The aroma of turkey and stuffing waging a battle in my mind against the smell of a day-old newspaper. After a couple years devoted solely to the sports page my little sister (though two years my junior, she was a bit more worldly than I) convinced me to branch out a little. She drew my attention to the Tempo section by feeding me Bob Greene’s columns about Michael Jordan, then his many works detailing the worst of wrongs done to children.

By high school I was fighting her for control of the whole paper, but just as I had fallen completely in love with the medium, it began to change.

The Internet arrived, ad revenue dropped, and soon the entire business was in flux. Now, the paper has become noticeably smaller, both in the size of the page and the number of them. The paper that once felt substantial, like something of value and importance in my hands, now carries the weight of a Sunday shopper insert. In some instances, it has about the same quality of content.

More and more that content is provided by wire services rather than beat reporters and correspondents. The voices and personalities of the dozens of reporters and columnists I once considered almost friends (albeit a very one-sided friendship) now limited to a select few.

Where once I could find a single issue covered from a different perspective in the Post-Crescent, Advocate, Press-Gazette and several more, I now get the same reporter’s take in each. It’s certainly not the fault of the reporter, and is maybe nobody’s at all, only another step in the evolution of the business. For large media conglomerates like the Tribune and Gannett it only makes good business sense.

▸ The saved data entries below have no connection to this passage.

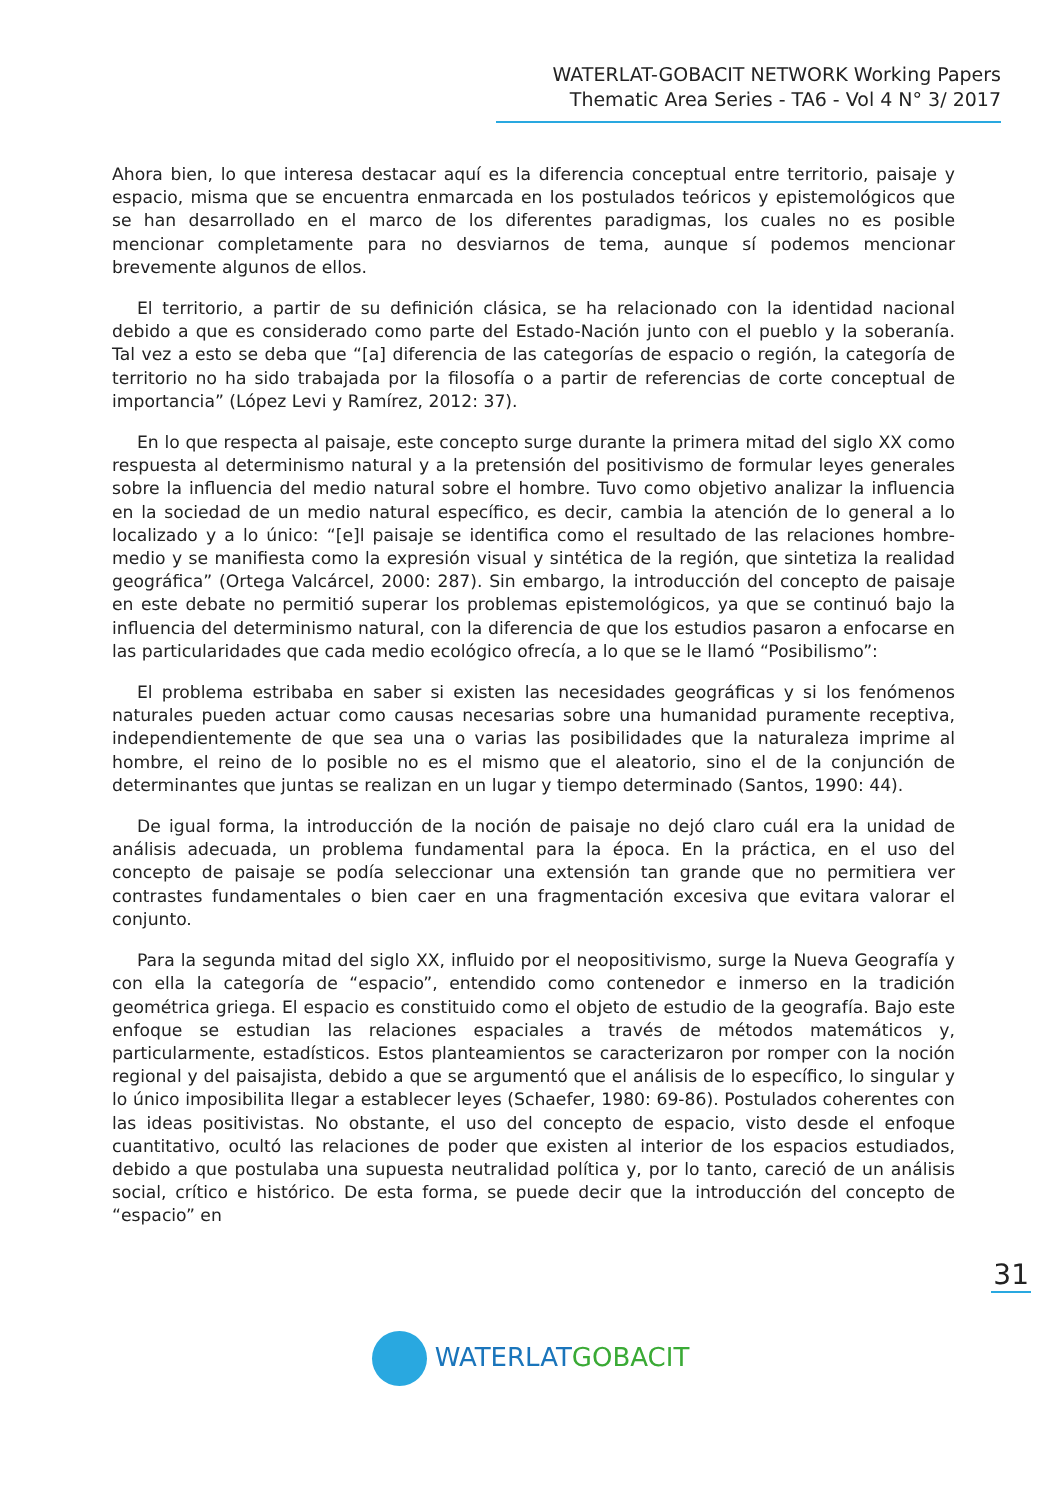WATERLAT-GOBACIT NETWORK Working Papers
Thematic Area Series - TA6 - Vol 4 N° 3/ 2017
Ahora bien, lo que interesa destacar aquí es la diferencia conceptual entre territorio, paisaje y espacio, misma que se encuentra enmarcada en los postulados teóricos y epistemológicos que se han desarrollado en el marco de los diferentes paradigmas, los cuales no es posible mencionar completamente para no desviarnos de tema, aunque sí podemos mencionar brevemente algunos de ellos.
El territorio, a partir de su definición clásica, se ha relacionado con la identidad nacional debido a que es considerado como parte del Estado-Nación junto con el pueblo y la soberanía. Tal vez a esto se deba que “[a] diferencia de las categorías de espacio o región, la categoría de territorio no ha sido trabajada por la filosofía o a partir de referencias de corte conceptual de importancia” (López Levi y Ramírez, 2012: 37).
En lo que respecta al paisaje, este concepto surge durante la primera mitad del siglo XX como respuesta al determinismo natural y a la pretensión del positivismo de formular leyes generales sobre la influencia del medio natural sobre el hombre. Tuvo como objetivo analizar la influencia en la sociedad de un medio natural específico, es decir, cambia la atención de lo general a lo localizado y a lo único: “[e]l paisaje se identifica como el resultado de las relaciones hombre-medio y se manifiesta como la expresión visual y sintética de la región, que sintetiza la realidad geográfica” (Ortega Valcárcel, 2000: 287). Sin embargo, la introducción del concepto de paisaje en este debate no permitió superar los problemas epistemológicos, ya que se continuó bajo la influencia del determinismo natural, con la diferencia de que los estudios pasaron a enfocarse en las particularidades que cada medio ecológico ofrecía, a lo que se le llamó “Posibilismo”:
El problema estribaba en saber si existen las necesidades geográficas y si los fenómenos naturales pueden actuar como causas necesarias sobre una humanidad puramente receptiva, independientemente de que sea una o varias las posibilidades que la naturaleza imprime al hombre, el reino de lo posible no es el mismo que el aleatorio, sino el de la conjunción de determinantes que juntas se realizan en un lugar y tiempo determinado (Santos, 1990: 44).
De igual forma, la introducción de la noción de paisaje no dejó claro cuál era la unidad de análisis adecuada, un problema fundamental para la época. En la práctica, en el uso del concepto de paisaje se podía seleccionar una extensión tan grande que no permitiera ver contrastes fundamentales o bien caer en una fragmentación excesiva que evitara valorar el conjunto.
Para la segunda mitad del siglo XX, influido por el neopositivismo, surge la Nueva Geografía y con ella la categoría de “espacio”, entendido como contenedor e inmerso en la tradición geométrica griega. El espacio es constituido como el objeto de estudio de la geografía. Bajo este enfoque se estudian las relaciones espaciales a través de métodos matemáticos y, particularmente, estadísticos. Estos planteamientos se caracterizaron por romper con la noción regional y del paisajista, debido a que se argumentó que el análisis de lo específico, lo singular y lo único imposibilita llegar a establecer leyes (Schaefer, 1980: 69-86). Postulados coherentes con las ideas positivistas. No obstante, el uso del concepto de espacio, visto desde el enfoque cuantitativo, ocultó las relaciones de poder que existen al interior de los espacios estudiados, debido a que postulaba una supuesta neutralidad política y, por lo tanto, careció de un análisis social, crítico e histórico. De esta forma, se puede decir que la introducción del concepto de “espacio” en
31
WATERLAT GOBACIT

This may not seem like much of an issue, until you consider something like coverage of the presidential campaign. Several prominent papers have added their masthead to the list of those who will not assign a reporter to the campaign, instead relying on syndicated stories to provide a glimpse.

This means that a candidate has fewer questions to answer, and fewer chances to be asked a critical question, and fewer perspectives to consider. The electorate is done a disservice, and ever more each year is left with lazy journalism focused on the campaign and dollar figures and less on the substance of the candidates.

It’s not entirely due to computers or the Internet or corporatization – writers were lamenting the merging of and dwindling number of newspapers as early as the 1960s – but the pace seems to have quickened. The Internet now gives us the ability to get exactly the information we want whenever we want it, a great tool indeed. But it also means we don’t stumble across something we never knew we were looking for, a perspective, or a photo, or an obituary that pulls us in by chance as we flip through a couple dozen pages of section 1.

Anyone involved in journalism has to question the direction it’s headed, and can only hope the Internet grows into a medium that will provide the questioning role our democracy so heavily depends on.

Maybe it will. Maybe through blogs and the airing of a wider range of voices it can provide that service even better than the traditional media has. But even if it does, something will be lost in the transition – that feel of a paper in your hands, the world at your fingers.

And for some of us, the satisfying anticipation of a sports page waiting for you on the newsstand at the market, the gas station, or in some cases, on a footstool.